The company’s extensive contracts with the NSA first became public in 1997. That year, Margaret Newsham, a contract engineer working for Lockheed Space and Missile Corporation at an NSA listening post in the United Kingdom, disclosed to Congress the existence of Echelon. This global surveillance network is run by the NSA and its counterparts in Britain, Australia, New Zealand, and Canada. She made the disclosure after hearing NSA intercepts of international calls placed by Sen. Strom Thurmond, the conservative South Carolina Republican. Her revelations sparked a spate of Congressional inquiries into whether the NSA was illegally listening in on domestic conversations. The discussions, led by a Republican civil libertarian, Rep. Bob Barr of Georgia, presaged the intense debate that would follow the 2005 revelations about President Bush’s “Terrorist Surveillance Program.” In July 1998 a report commissioned by the European Parliament confirmed that, through Echelon, the United States, and its closest allies had the capability to intercept most European phone calls, emails, and data communications, as well as the technology to decode almost any encrypted communication. This revelation sparked deep suspicion in European capitals that NSA was using Echelon to capture European business intelligence and trade secrets and pass them to U.S. companies.

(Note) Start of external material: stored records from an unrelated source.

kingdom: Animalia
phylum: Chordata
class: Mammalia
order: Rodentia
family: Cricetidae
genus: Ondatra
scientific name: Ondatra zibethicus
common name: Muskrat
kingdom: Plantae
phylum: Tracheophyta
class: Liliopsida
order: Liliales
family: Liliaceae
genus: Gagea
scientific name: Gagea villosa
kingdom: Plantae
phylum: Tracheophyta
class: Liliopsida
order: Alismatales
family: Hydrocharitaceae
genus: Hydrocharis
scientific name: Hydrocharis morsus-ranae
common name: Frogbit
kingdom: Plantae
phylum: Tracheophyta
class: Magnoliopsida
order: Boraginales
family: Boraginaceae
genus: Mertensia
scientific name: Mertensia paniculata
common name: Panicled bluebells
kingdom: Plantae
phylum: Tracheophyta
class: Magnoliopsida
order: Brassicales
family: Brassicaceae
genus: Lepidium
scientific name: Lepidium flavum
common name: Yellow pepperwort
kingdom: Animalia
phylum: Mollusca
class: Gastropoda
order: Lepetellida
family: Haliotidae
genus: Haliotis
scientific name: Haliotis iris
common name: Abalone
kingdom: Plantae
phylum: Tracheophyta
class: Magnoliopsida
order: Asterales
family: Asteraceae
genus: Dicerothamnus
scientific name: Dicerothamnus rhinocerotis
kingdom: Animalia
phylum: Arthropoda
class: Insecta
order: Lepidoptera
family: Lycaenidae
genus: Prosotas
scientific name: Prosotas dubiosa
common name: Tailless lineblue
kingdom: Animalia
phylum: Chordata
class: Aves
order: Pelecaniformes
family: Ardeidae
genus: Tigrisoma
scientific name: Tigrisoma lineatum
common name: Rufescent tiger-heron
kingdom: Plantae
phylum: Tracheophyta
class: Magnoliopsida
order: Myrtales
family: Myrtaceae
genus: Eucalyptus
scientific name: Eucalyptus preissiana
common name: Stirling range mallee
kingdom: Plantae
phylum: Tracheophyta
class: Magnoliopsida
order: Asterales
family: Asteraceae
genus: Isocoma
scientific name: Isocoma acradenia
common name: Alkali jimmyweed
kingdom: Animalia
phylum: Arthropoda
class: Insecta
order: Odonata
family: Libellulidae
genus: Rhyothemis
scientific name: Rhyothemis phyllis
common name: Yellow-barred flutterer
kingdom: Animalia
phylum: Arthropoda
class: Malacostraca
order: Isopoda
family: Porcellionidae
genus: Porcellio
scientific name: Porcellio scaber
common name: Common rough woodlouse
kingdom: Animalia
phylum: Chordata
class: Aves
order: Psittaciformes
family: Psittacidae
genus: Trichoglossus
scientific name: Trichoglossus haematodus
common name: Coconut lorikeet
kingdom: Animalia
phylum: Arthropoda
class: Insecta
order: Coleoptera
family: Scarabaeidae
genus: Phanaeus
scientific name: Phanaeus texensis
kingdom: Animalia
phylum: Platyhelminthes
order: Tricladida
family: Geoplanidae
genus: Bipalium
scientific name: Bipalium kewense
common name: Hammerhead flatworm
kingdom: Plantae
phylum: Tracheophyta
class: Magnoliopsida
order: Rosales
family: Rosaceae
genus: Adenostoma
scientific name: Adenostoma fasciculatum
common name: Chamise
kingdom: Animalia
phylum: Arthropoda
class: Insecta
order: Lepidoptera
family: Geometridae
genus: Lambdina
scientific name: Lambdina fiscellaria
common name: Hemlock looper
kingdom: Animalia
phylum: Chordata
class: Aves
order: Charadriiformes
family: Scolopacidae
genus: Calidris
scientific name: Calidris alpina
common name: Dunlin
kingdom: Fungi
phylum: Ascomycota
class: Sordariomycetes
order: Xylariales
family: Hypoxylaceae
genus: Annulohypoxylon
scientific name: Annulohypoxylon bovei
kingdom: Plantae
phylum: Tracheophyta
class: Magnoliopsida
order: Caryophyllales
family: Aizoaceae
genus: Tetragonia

Under a contract signed in 2005, Lockheed Martin provides an integrated electronic security system to protect NSA facilities in the Washington area. A similar system is in place at the Pentagon and dozens of U.S. military facilities abroad.

And then there are the other ways to figure this out. I first copped on to Lockheed’s ties to NSA when I noted there seemed to be a closer tie between Lockheed campaign contributions and Democrats who voted in favor of retroactive immunity on the FISA Amendments Act than contributions from AT&T.

Of course, presumably this anonymous official does know that our adversaries are not as dumb as he claims.

Which suggests it’s not our adversaries the anonymous official is really worried about. God forbid the citizens of this country–the average readers of the WaPo rather than those with training in intelligence that makes such research a cinch–find out who has been analyzing all the phone data collected in the guise of counterterrrorism.